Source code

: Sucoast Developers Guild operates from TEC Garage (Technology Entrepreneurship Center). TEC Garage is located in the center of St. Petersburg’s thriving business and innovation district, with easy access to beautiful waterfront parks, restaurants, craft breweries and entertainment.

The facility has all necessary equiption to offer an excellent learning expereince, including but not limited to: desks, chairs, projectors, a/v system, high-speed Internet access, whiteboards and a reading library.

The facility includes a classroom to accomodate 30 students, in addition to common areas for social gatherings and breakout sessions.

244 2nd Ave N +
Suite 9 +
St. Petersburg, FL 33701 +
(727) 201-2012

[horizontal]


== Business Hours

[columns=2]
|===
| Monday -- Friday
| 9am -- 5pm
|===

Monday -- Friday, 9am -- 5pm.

____________________

The answer is all of the material, given again exactly.

**Solution to this exercise**
Source code

: Sucoast Developers Guild operates from TEC Garage (Technology Entrepreneurship Center). TEC Garage is located in the center of St. Petersburg’s thriving business and innovation district, with easy access to beautiful waterfront parks, restaurants, craft breweries and entertainment.

The facility has all necessary equiption to offer an excellent learning expereince, including but not limited to: desks, chairs, projectors, a/v system, high-speed Internet access, whiteboards and a reading library.

The facility includes a classroom to accomodate 30 students, in addition to common areas for social gatherings and breakout sessions.

244 2nd Ave N +
Suite 9 +
St. Petersburg, FL 33701 +
(727) 201-2012

[horizontal]


== Business Hours

[columns=2]
|===
| Monday -- Friday
| 9am -- 5pm
|===

Monday -- Friday, 9am -- 5pm.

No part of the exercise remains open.